I've had a go at adding the support - can you check out https://github.com/AndreRenaud/PDFGen/tree/smart-quotes and tell me if it fixes things? Let me know if there are other characters, or feel free to add them yourself & send it through. You can see the change that I made there to the switch statement to add them.

stephenberry commented 2 years ago

Thanks for the reference and fast reply. This works for pdf_add_text_spacing, but there is a problem with pdf_add_text_wrap in that it calls pdf_text_point_width, which triggers the following error:

if (code >= 255)
            return pdf_set_err(
                pdf, code_len,
                "Unable to determine width of character code %d", code);

The problem is that the width tables for the various fonts are limited to 1 byte values. I couldn't find the character widths described in the pdf handbook. I think a separate length array that matches the minimal UTF-8 characters supported will be needed. If you could point me to a resource I'm happy implementing the fix.

AndreRenaud commented 2 years ago

Ah, that's a good point. In fact, that check is broken really, it's checking the UTF-8 code against what should be a PDF-encoded table.... but it is going to require a bit of work to fix up. In the mean time, for you own testing, you could just return some constant value there instead of an error (ie: return the width of a 'W' or something), at least it would let you keep going.
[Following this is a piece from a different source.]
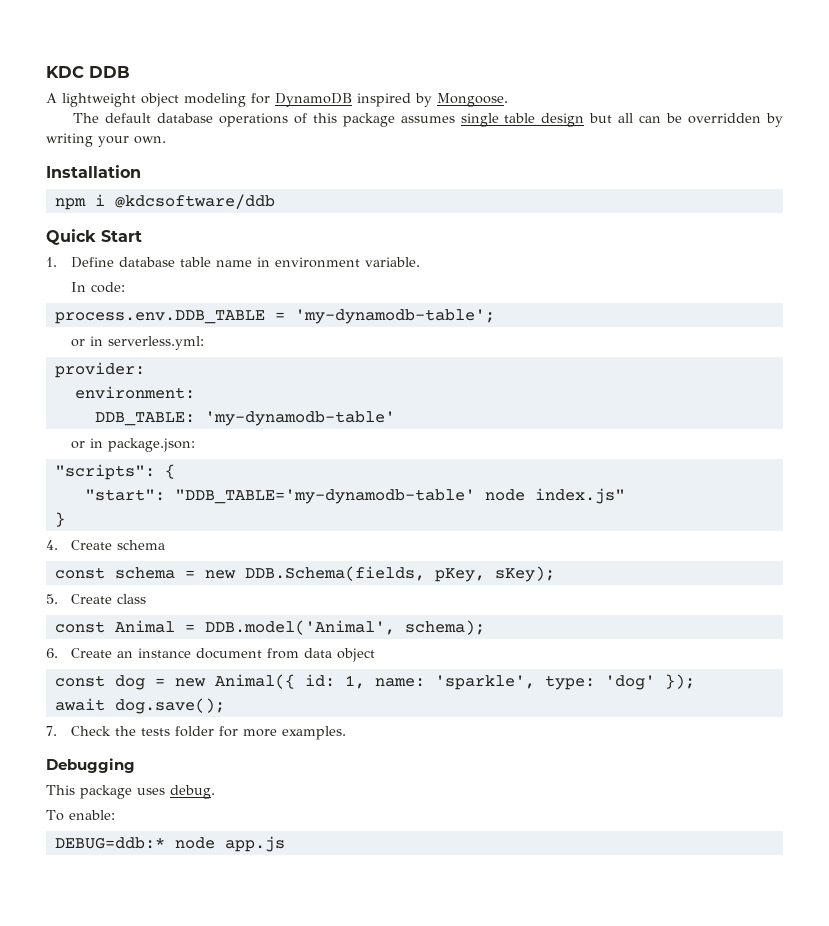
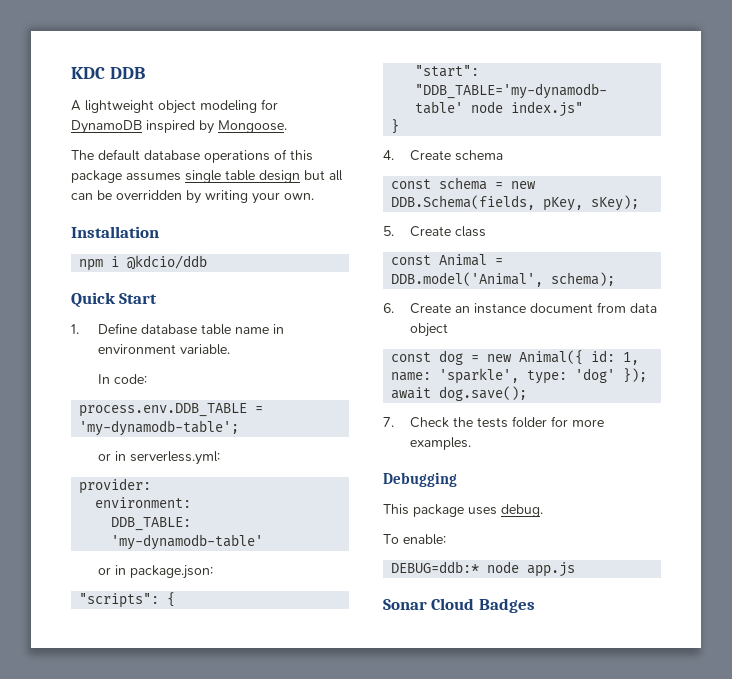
[114,194,275,209] @kdcsoftware/ddb -> [127,255,208,270] @kdcio/ddb
(285, 844) none -> [383,598,535,613] // Sonar Cloud Badges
I'll see if I can work out how to rationalise this so that it's consistent... but I'm not 100% sure when I'll be able to get to it.

stephenberry commented 2 years ago

No rush, thanks for the feedback, I'll probably hack a small table right now as an em-dash and an apostrophe have significantly different widths. Thanks!

AndreRenaud commented 2 years ago

I had another poke around, and it wasn't that bad. It turns out the font widths as they stand prior to this branch are actually wrong in a few cases anyway. Can you try the latest code on the above branch and see if it behaves better?

stephenberry commented 2 years ago

That update is working great! I tested an edge case briefly where I had a long line of em-dashes to wrap, and I got a negative code value because I think it is probably wrapping within the unicode value. I'll test more later, but I'd recommend looking at the wrapping algorithm and making sure unicode values won't get split. Thanks again!

AndreRenaud commented 2 years ago

Thanks for noticing that. I've pushed a possible fix - can you recheck? I've also added that as part of the example program, and it appears to break properly with a long line of emdashes.

stephenberry commented 2 years ago

I checked your fix for wrapping UTF8 and it worked great!